Burundi: Angry displaced families demand land

[This report does not necessarily reflect the views of the United Nations]
BUJUMBURA, 27 July (IRIN) - Hundreds of internally displaced people (IPDs) have been camping out in front of a government building in Bujumbura since Monday to demand land they claim the government confiscated from them.

"We won't leave unless our problem has been settled," a middle-aged man told IRIN on Wednesday.

He, like the other IDPs in front of the government building, say they represent 609 families who have been displaced since Burundi's civil war started in 1993. They claim to have been given land in Bujumbura's Kinama neighbourhood by the former head of state Pierre Buyoya.

Buyoya visited the IDPs at Kinama in 1997 and made the announcement on national radio. However the IDPs have no documents to prove it.

The current government has now parcelled the land out to civil servants. Two weeks ago bulldozers from the ministry of public works destroyed the IDPs houses on the land.

One of the IDPs said, "We built the houses thinking the plot is still ours. Nobody informed us [otherwise]."

The IDPs say they now fear being thrown out of their current shelters on the military base. "We may be chased from the barrack at any time now," said one of them. "Where will we go?"

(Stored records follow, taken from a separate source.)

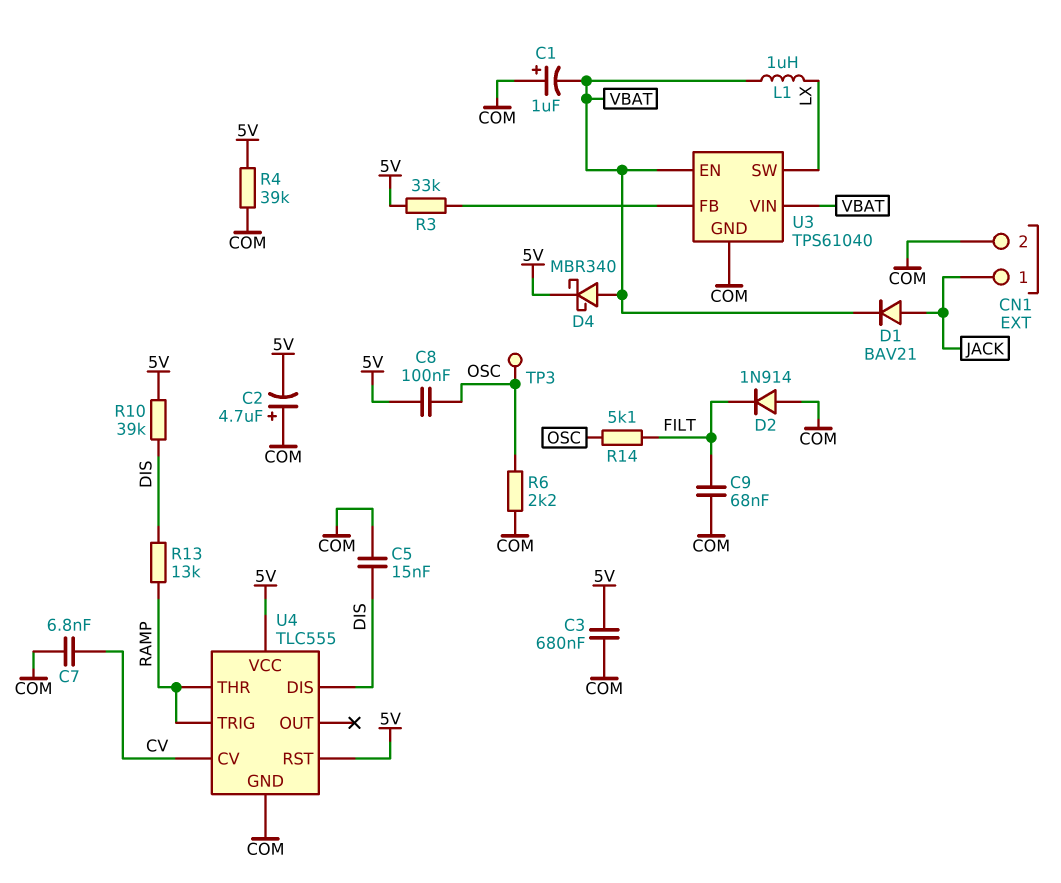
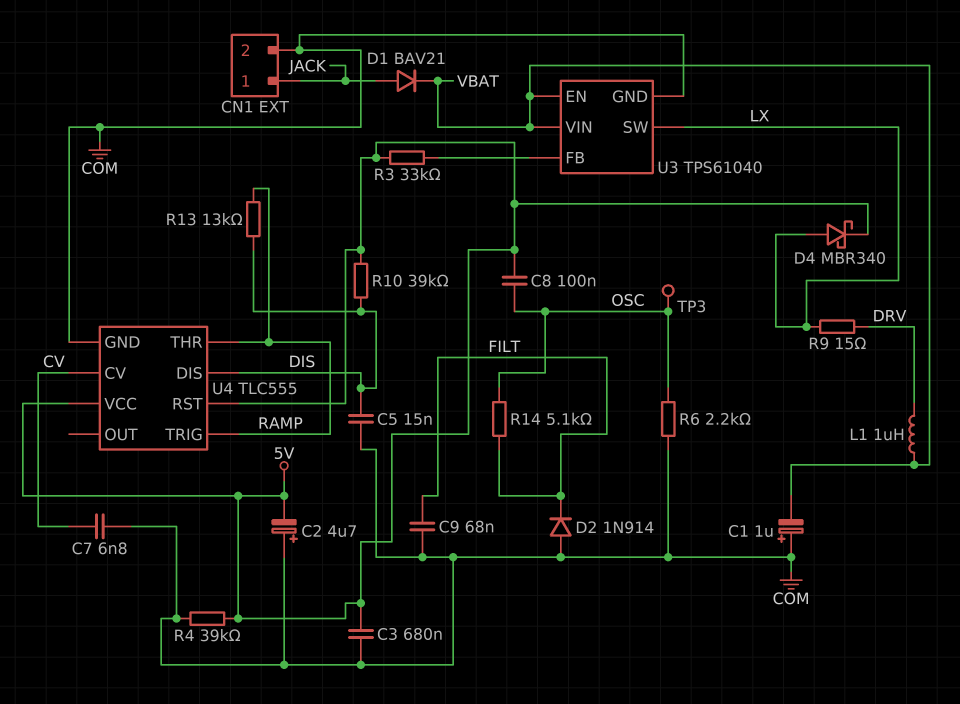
D4: schottky MBR340 (A VBAT, K 5V) -> schottky MBR340 (A LX, K 5V)
L1: 1uH (LX, VBAT) -> 1uH (DRV, VBAT)
R9: none -> 15 (DRV, LX)

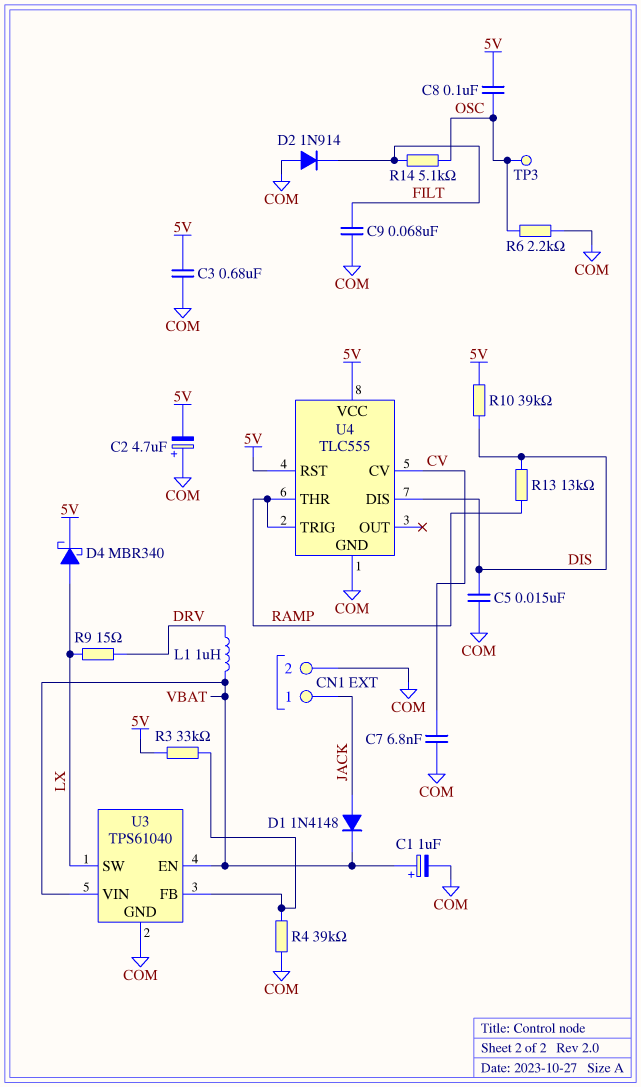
C1: 1uF (plus COM, minus VBAT) -> 1uF (plus VBAT, minus COM)
D1: diode BAV21 (A JACK, K VBAT) -> diode 1N4148 (A JACK, K VBAT)
R4: 39k (5V, COM) -> 39k (COM, U3/FB)

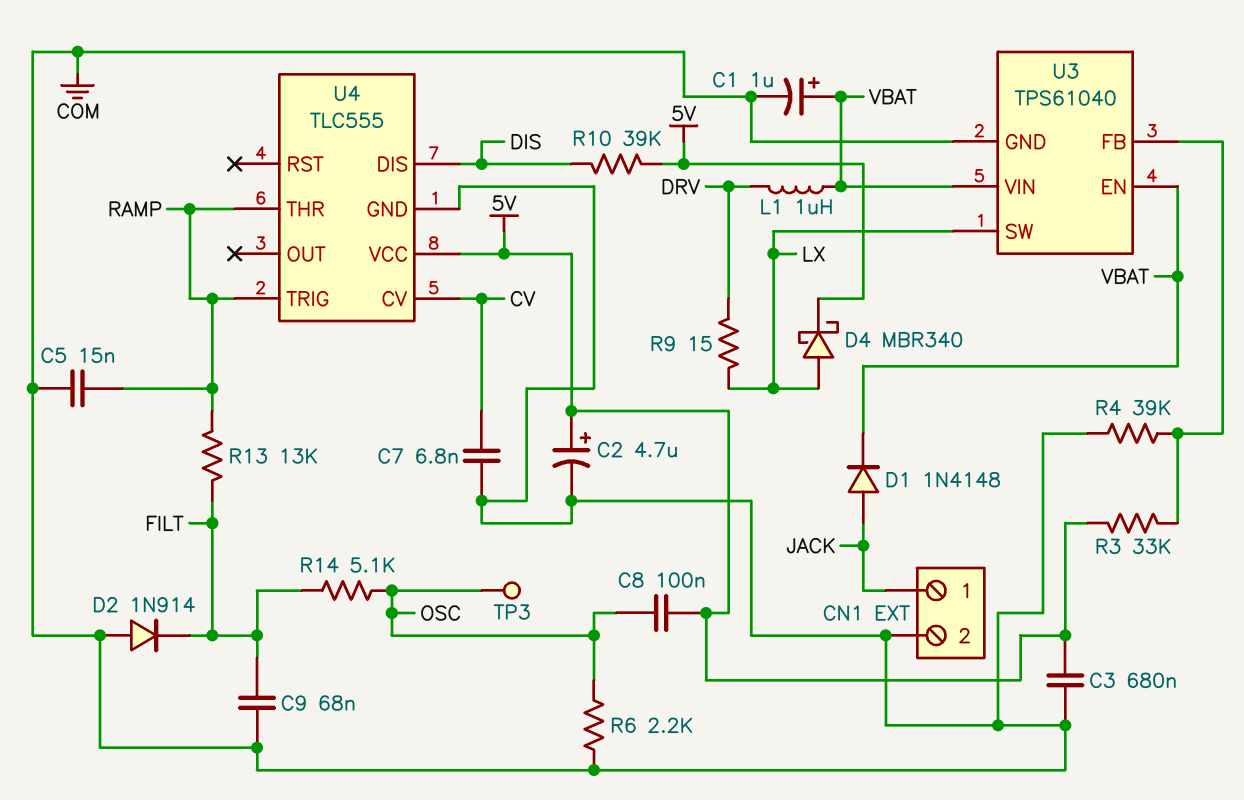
C2: 4.7uF (plus COM, minus 5V) -> 4.7uF (plus 5V, minus COM)
C5: 15nF (COM, DIS) -> 15nF (COM, RAMP)
R13: 13k (DIS, RAMP) -> 13k (FILT, RAMP)
U4 pin RST: 5V -> none

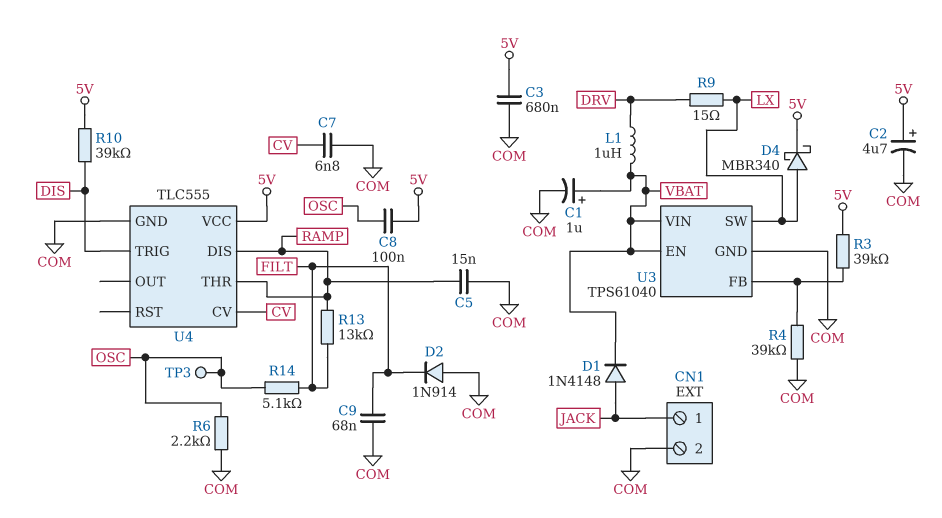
R3: 33k (5V, U3/FB) -> 39k (5V, U3/FB)
U4 pin DIS: DIS -> RAMP
U4 pin TRIG: RAMP -> DIS

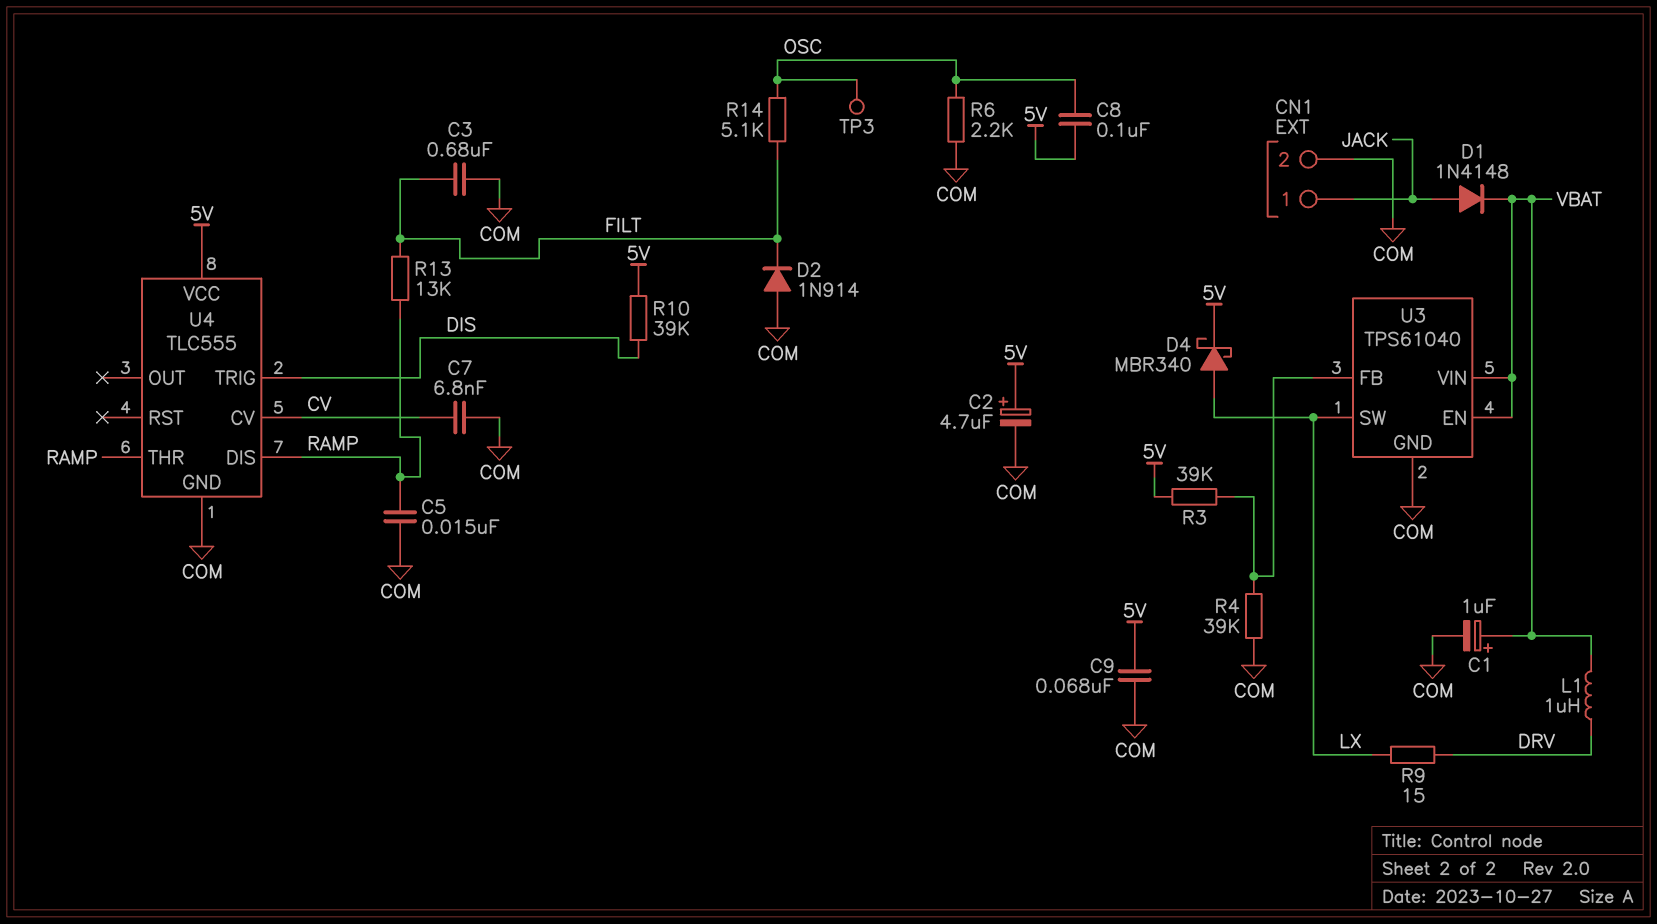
C3: 680nF (5V, COM) -> 680nF (COM, FILT)
C9: 68nF (COM, FILT) -> 68nF (5V, COM)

The minister of public works, Salvator Ntahomenyereye told reporters on Tuesday that the land in Kinama definitely belongs to the state. "Ask [the IDPs] if they have any proof that they own land," he said.

He said the IDPs had been temporally settled there but he also said that 10 hectares of land has now allocated to the IDPs by the ministry in charge of refugees and IDPs.

One of the IDPs camped out in front of the ministry said none of the IDPs know what land the minister is talking about. "Tell him to show us where the land is and we leave immediately," he said.